To preserve what precious little sanity I have, while Husband was out of town last week I enrolled Sweet Pea and Pumpkin Pie in Sports Camp at a nearby park for a few hours in the afternoon. (Pickles opted out b/c he was already pretty busy with swim team).
First a note about the park: The park where the camp took place is a few minutes from Cloud 8, and the kids play on a
desert field with NO shade at all and is a looooong hot walk across a looooong dirty gravel parking lot from the water fountains/ bathroom pavilion. Make sure to BYO iv bags water bottle, kids.
Now a note about the camp: This fun sports camp is run by an organization that employs international college-aged young people. They are friendly and competent and have delightful accents that amuse me.
This was an especially hot week in NJ, so the counselors decided that Friday would be a good day to have squirt gun day at camp. Keep in mind that these counselors are Brits. They had no idea what squirt gun culture in this country is like. They had no idea that a Super Soaker Water Cannon even existed, nor did they likely see a reason why such a device would need to exist (I am inclined to agree). So when Friday arrived and my sweet, 3 foot 8 inch Pumpkin Pie (the youngest kid at that camp this year) showed up with something that could easily be called the Water Slaughter 30o0, their reaction of confusion sprinkled with mild horror was predictable. In another setting it could have been an international incident. Sweet Pea is no firearm slouch, but he decided to give up some firepower in exchange for mobility. He brought his Bottle Blitz that can hold a standard water bottle, liter bottle, or 2 liter soda bottle. He likes to carry his refills around in a backpack so he doesn’t risk wasting time in line at the hose. These poor international kids with the amusing accents had no idea what they were getting into. They also had no plan about how to fill up these water guns.
Seeing an issue, I offered to take their several gallon jugs over to the pavilion in the van where Pickles and I would fill them up and bring them back for them to enjoy 15 minutes of squirt gun mania before the water ran out and they had to teach the kids how to play Cricket or something. Camp Counselor David Beckham (What? He’s a Brit!) asked if I would bring their big Gatoraide-style water cooler and fill it with water, too. Okay, sure thing. He then mentioned that the sinks are so small in the bathrooms that the jugs don’t fit under them and you’ll have to use the water fountains. Whuck? This was when I lost interest. But, as a team player who had the poor judgement to let Pumpkin Pie and Sweet Pea bring the largest water guns on the planet, I decided to do my part and drive back over the gravel parking lot, scoot the 3 minutes home, fill everything up with the hose, then scurry back so Pickles and I can get on with our errands.

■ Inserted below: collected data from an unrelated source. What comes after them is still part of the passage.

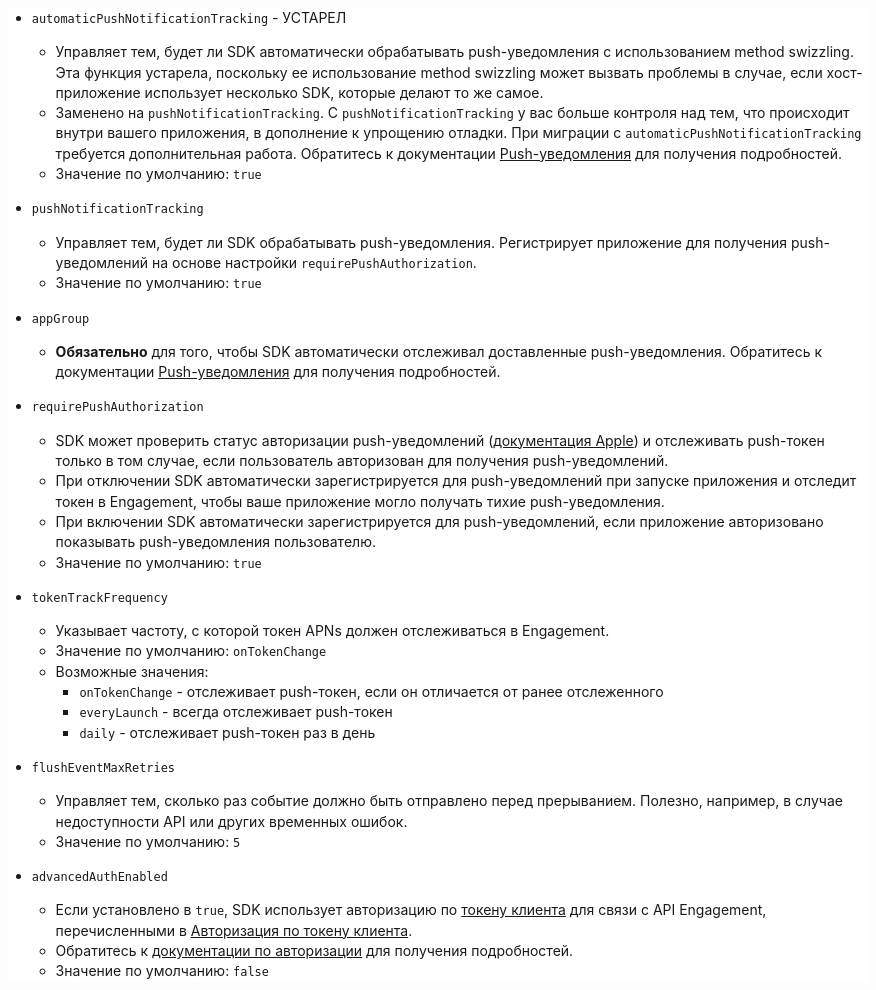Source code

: * `automaticPushNotificationTracking` - УСТАРЕЛ
  * Управляет тем, будет ли SDK автоматически обрабатывать push-уведомления с использованием method swizzling. Эта функция устарела, поскольку ее использование method swizzling может вызвать проблемы в случае, если хост-приложение использует несколько SDK, которые делают то же самое.
  * Заменено на `pushNotificationTracking`. С `pushNotificationTracking` у вас больше контроля над тем, что происходит внутри вашего приложения, в дополнение к упрощению отладки. При миграции с `automaticPushNotificationTracking` требуется дополнительная работа. Обратитесь к документации [Push-уведомления](https://documentation.bloomreach.com/engagement/docs/ios-sdk-push-notifications) для получения подробностей.
  * Значение по умолчанию: `true`

* `pushNotificationTracking`
  * Управляет тем, будет ли SDK обрабатывать push-уведомления. Регистрирует приложение для получения push-уведомлений на основе настройки `requirePushAuthorization`.
  * Значение по умолчанию: `true`

* `appGroup`
  * **Обязательно** для того, чтобы SDK автоматически отслеживал доставленные push-уведомления. Обратитесь к документации [Push-уведомления](https://documentation.bloomreach.com/engagement/docs/ios-sdk-push-notifications) для получения подробностей.

* `requirePushAuthorization`
  * SDK может проверить статус авторизации push-уведомлений ([документация Apple](https://developer.apple.com/documentation/usernotifications/unnotificationsettings/1648391-authorizationstatus)) и отслеживать push-токен только в том случае, если пользователь авторизован для получения push-уведомлений.
  * При отключении SDK автоматически зарегистрируется для push-уведомлений при запуске приложения и отследит токен в Engagement, чтобы ваше приложение могло получать тихие push-уведомления.
  * При включении SDK автоматически зарегистрируется для push-уведомлений, если приложение авторизовано показывать push-уведомления пользователю.
  * Значение по умолчанию: `true`

* `tokenTrackFrequency`
  * Указывает частоту, с которой токен APNs должен отслеживаться в Engagement.
  * Значение по умолчанию: `onTokenChange`
  * Возможные значения:
    * `onTokenChange` - отслеживает push-токен, если он отличается от ранее отслеженного
    * `everyLaunch` - всегда отслеживает push-токен
    * `daily` - отслеживает push-токен раз в день

* `flushEventMaxRetries`
  * Управляет тем, сколько раз событие должно быть отправлено перед прерыванием. Полезно, например, в случае недоступности API или других временных ошибок.
  * Значение по умолчанию: `5`

* `advancedAuthEnabled`
  * Если установлено в `true`, SDK использует авторизацию по [токену клиента](https://documentation.bloomreach.com/engagement/docs/customer-token) для связи с API Engagement, перечисленными в [Авторизация по токену клиента](https://documentation.bloomreach.com/engagement/docs/ios-sdk-authorization#customer-token-authorization).
  * Обратитесь к [документации по авторизации](https://documentation.bloomreach.com/engagement/docs/ios-sdk-authorization) для получения подробностей.
  * Значение по умолчанию: `false`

Pickles and I did exactly that, we filled up the 5 gallon jugs, and the big orange Gatoraide cooler (I even filled that up at the sink and added ice in case they needed a drink!). We loaded the cooler into the trunk and I noticed that three of the gallon jugs did not have tops. Grrrrr. That was an accident waiting to happen in the Ninja Van that is still new to us, so I made Pickles hug two of them like newborns in the back seat, while I hung on to the third for dear life. Back through the neighborhood and across the
largest bumpiest, dirtiest gravel and dirt parking lot in the tri-state area parking lot to deliver the water. The un-capped jugs made it without incident, which pleased me. Pickles and I put them on the ground while the campers wandered over to gather up the jugs and generally rubberneck. I went to the trunk to get the cooler only to discover that the big orange 50 million gallon jug had overturned in my new to me 3 year-old van’s trunk and dumped 2/3 of its contents onto the trunk carpet. Awesome.
I believe I tried not to curse.
I pulled all the crap out of the trunk as fast as I could and blotted up as much as I could with the one towel we had. Pointless. By then the campers were starting to file over to us and I had an especially curious little boy looking over my shoulder. He looked about 7, but I could tell he was kind and wise beyond his years.
Me: (Grumbling to myself, huffing and puffing with irritation bordering on fury) I have no idea what kind of moron would put this cooler in the back and expect it NOT to tip over and spill all over the place!!!
Unknown 7 year-old camper: (In a very kind and knowing voice.) Oh… Your husband?